Your task is to reproduce exactly the lines that run from the beginning of the data through the line where "<sup>*</sup> The NPV" appears.

(Stored records)

┄┄┄┄┄┄

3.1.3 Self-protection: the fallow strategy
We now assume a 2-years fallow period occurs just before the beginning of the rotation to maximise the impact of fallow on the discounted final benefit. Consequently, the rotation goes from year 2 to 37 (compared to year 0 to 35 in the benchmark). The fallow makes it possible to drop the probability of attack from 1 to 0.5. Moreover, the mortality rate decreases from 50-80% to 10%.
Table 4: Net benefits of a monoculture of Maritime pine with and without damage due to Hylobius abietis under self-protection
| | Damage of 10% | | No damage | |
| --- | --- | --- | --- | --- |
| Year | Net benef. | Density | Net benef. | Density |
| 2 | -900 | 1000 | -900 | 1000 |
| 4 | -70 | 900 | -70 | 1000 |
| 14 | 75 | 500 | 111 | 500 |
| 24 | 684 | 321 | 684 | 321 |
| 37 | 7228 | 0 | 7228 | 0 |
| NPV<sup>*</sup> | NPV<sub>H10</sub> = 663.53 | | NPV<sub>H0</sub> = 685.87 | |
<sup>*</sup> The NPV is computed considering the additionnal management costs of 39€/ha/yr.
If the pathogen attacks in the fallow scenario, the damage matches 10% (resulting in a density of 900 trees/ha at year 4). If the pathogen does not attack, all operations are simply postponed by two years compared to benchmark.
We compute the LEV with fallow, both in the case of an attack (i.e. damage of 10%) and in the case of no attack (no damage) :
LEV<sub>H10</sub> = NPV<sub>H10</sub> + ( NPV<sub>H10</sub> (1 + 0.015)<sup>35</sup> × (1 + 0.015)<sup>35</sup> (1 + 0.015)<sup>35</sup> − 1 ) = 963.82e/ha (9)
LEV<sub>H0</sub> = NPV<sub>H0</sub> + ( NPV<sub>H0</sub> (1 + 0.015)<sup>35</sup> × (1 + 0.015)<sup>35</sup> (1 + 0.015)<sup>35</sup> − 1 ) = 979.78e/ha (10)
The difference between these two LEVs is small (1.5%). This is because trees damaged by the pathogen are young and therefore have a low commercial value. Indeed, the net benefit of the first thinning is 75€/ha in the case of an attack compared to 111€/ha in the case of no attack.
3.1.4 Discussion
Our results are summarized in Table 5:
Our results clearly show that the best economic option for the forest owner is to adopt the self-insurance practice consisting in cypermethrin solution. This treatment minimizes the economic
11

┄┄┄┄┄┄

RESULT FOR THIS EXERCISE:
3.1.3 Self-protection: the fallow strategy
We now assume a 2-years fallow period occurs just before the beginning of the rotation to maximise the impact of fallow on the discounted final benefit. Consequently, the rotation goes from year 2 to 37 (compared to year 0 to 35 in the benchmark). The fallow makes it possible to drop the probability of attack from 1 to 0.5. Moreover, the mortality rate decreases from 50-80% to 10%.
Table 4: Net benefits of a monoculture of Maritime pine with and without damage due to Hylobius abietis under self-protection
| | Damage of 10% | | No damage | |
| --- | --- | --- | --- | --- |
| Year | Net benef. | Density | Net benef. | Density |
| 2 | -900 | 1000 | -900 | 1000 |
| 4 | -70 | 900 | -70 | 1000 |
| 14 | 75 | 500 | 111 | 500 |
| 24 | 684 | 321 | 684 | 321 |
| 37 | 7228 | 0 | 7228 | 0 |
| NPV<sup>*</sup> | NPV<sub>H10</sub> = 663.53 | | NPV<sub>H0</sub> = 685.87 | |
<sup>*</sup> The NPV is computed considering the additionnal management costs of 39€/ha/yr.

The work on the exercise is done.